Another challenge I have encountered that I did not expect is singleness as a minister. I mean this on two levels. First, people don’t realize that sometimes they talk about a person’s singleness as though they are less than whole somehow until they have a partner. Churches are full of well-intentioned people who imply in saying “you’ll get there someday honey, he’s out there” that a Master’s degree, my cat, and friends aren’t enough to be fulfilling right now (they are!). The best route to take when commenting on a minister’s relationship status is probably…not to comment. The second level that makes this difficult is that ministry can be lonely, especially if you have just moved to a smaller town where all of the young adults are married and most have children. Finding intentional ways as an extrovert to connect with people and maintain a social life has been difficult for me, but those connections are very important. Having a fantastic church family that seeks out connection with me as well has made this challenge much easier.

What advice would you give to a girl sensing a call to ministry?

Surround yourself with people who support you and your call. When I was figuring out my calling there were people in my life who didn’t believe I was (or could be) called, and they almost had me convinced too. Entering ministry is a brave thing to do, and I couldn’t have done it without the support of key people in my life who saw something in me and pushed me to see and believe it, too. Shout-out to Carole Barnsley, Andrea Woolley, Rebecca Caswell-Speight, and too many church families to name along with my own family for being voices that encouraged and pushed me when I needed it most.
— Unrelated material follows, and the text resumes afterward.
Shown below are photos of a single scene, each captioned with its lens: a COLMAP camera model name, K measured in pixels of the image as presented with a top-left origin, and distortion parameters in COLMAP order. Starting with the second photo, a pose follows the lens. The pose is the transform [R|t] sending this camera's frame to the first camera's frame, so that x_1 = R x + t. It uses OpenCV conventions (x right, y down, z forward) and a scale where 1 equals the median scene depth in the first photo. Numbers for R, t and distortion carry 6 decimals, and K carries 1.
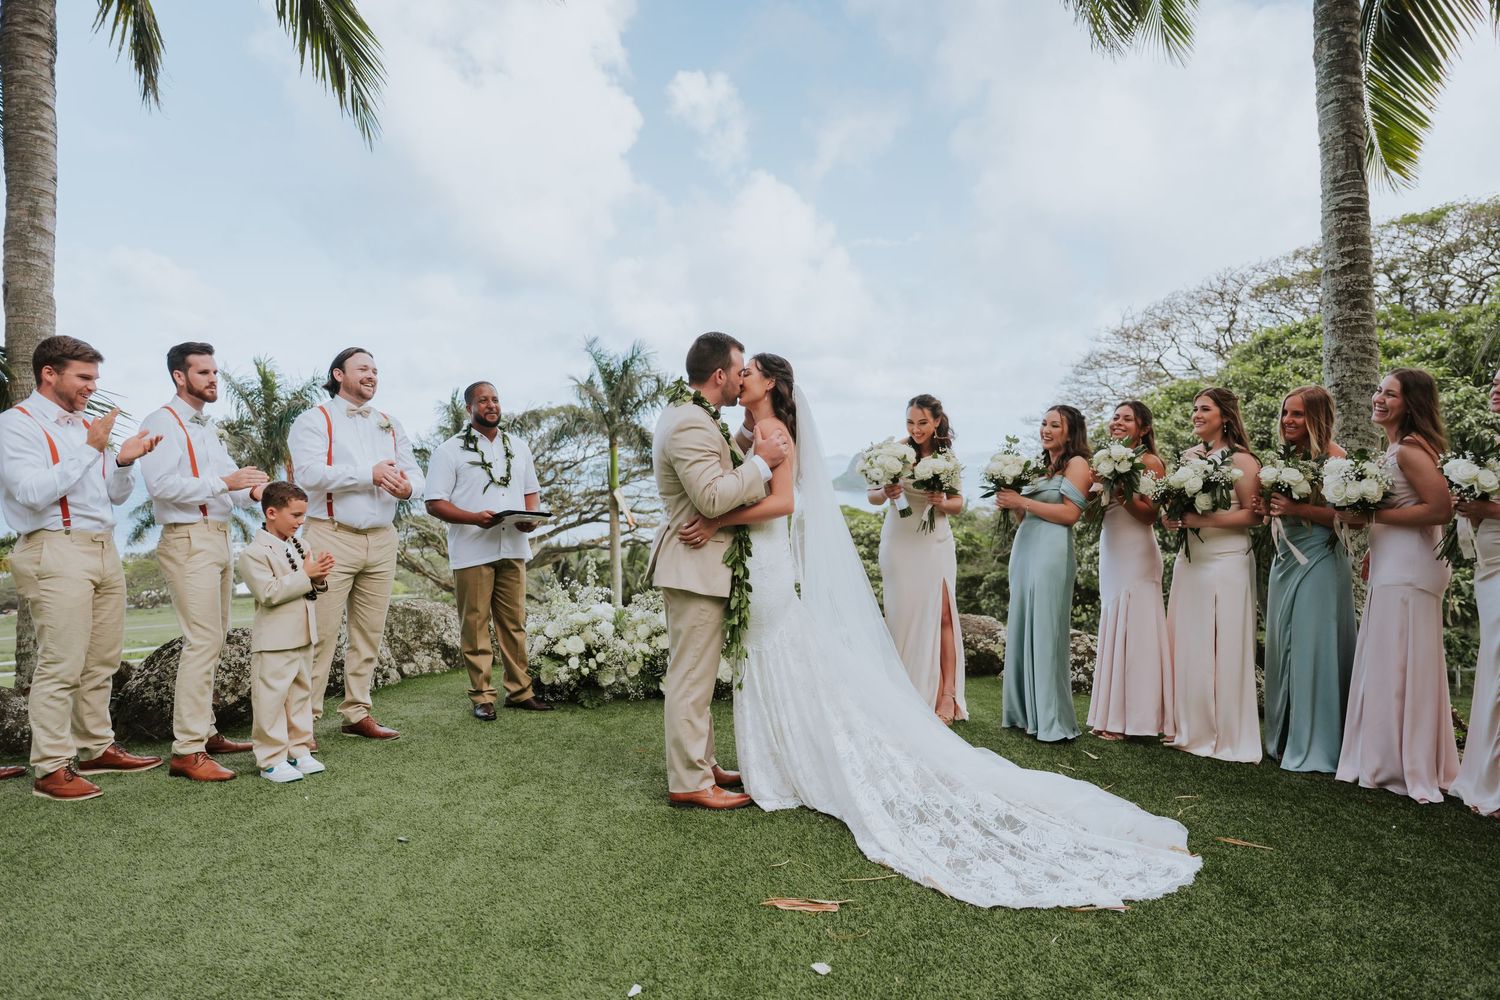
lens RADIAL K [[1029.3, 0, 750.0], [0, 1029.3, 500.0], [0, 0, 1]] dist [-0.004064, -0.001413]
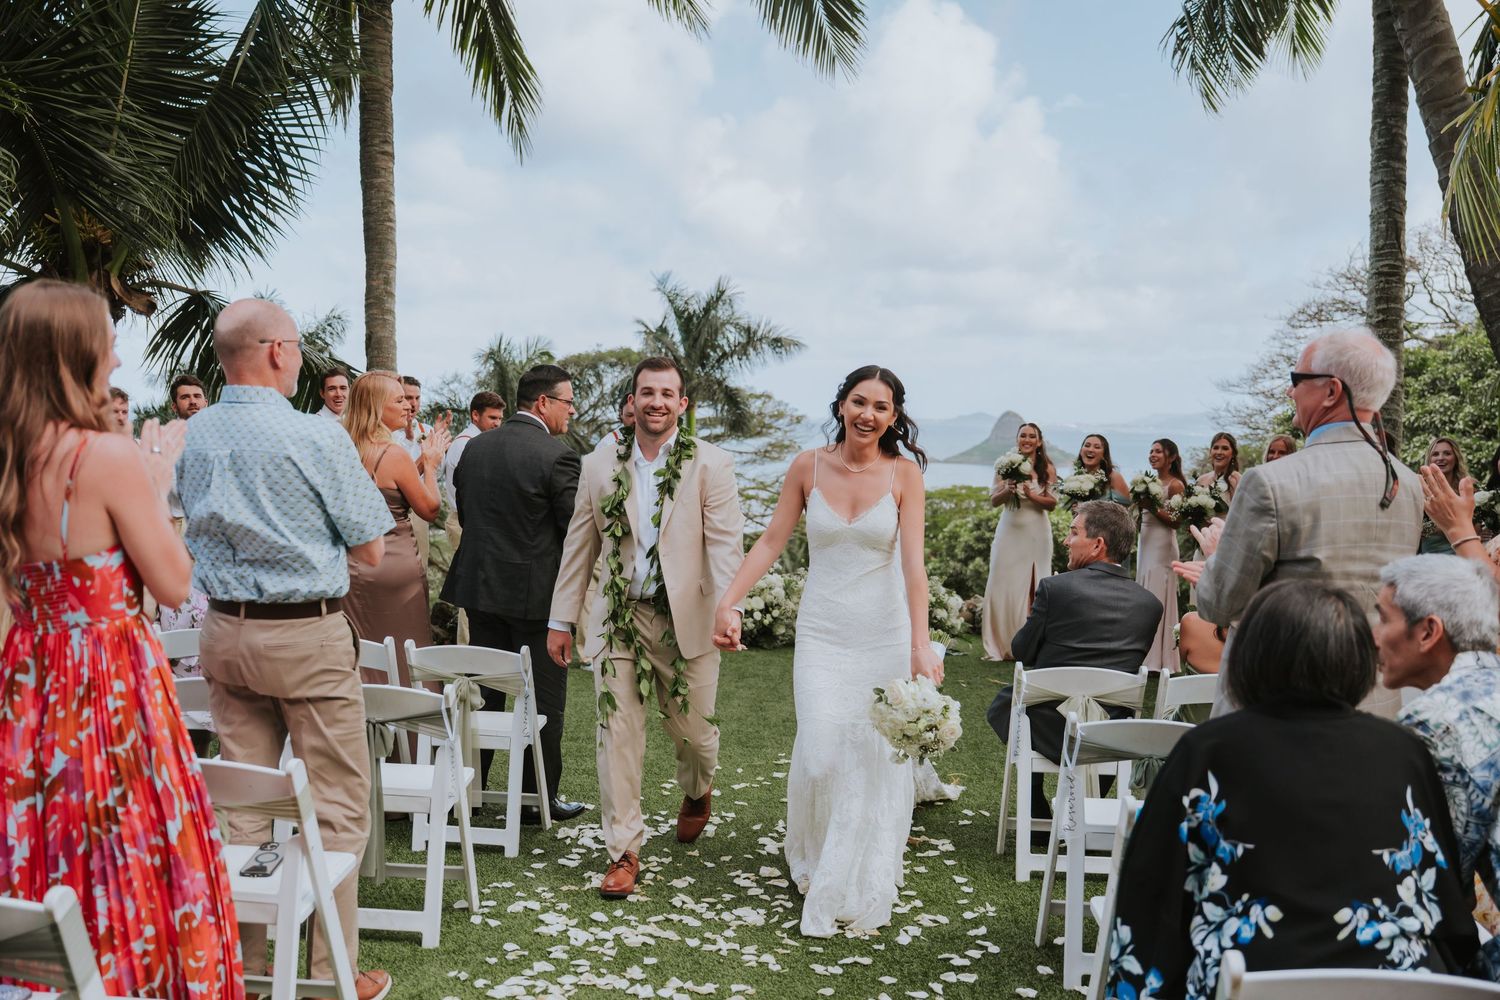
lens RADIAL K [[1436.2, 0, 750.0], [0, 1436.2, 500.0], [0, 0, 1]] dist [0.013613, 0.005297]
pose [[0.997237, 0.027300, -0.069092, -0.047343], [-0.026085, 0.999490, 0.018424, -0.025215], [0.069560, -0.016570, 0.997440, -0.774183]]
Without these and so many other people over the past few years, I would have turned and run when it seemed like an easier route was available. If you are in a situation where you don’t feel like anyone supports your calling, reach out to Pam Durso, and I guarantee you’ll have a champion in your corner! She convinced me to enjoy preaching, so she’s a miracle-worker, that woman.

Know that it’s okay to feel like you don’t know what you’re doing and to ask for help. After internships, a Master’s degree, and almost a year serving full-time as a minister, I am often still shocked and overwhelmed when I see the word “reverend” in front of my name. Be honest about when you need help, and soak up every ministry experience you get like a sponge. Along with that, know what you’re good at, and be proud of your ministry strengths and accomplishments. Keep encouraging letters, texts and emails that remind you that you are called. If you work with children, keep the artwork they give you. Keep listening to the still small voice that says you are called, because the church needs you!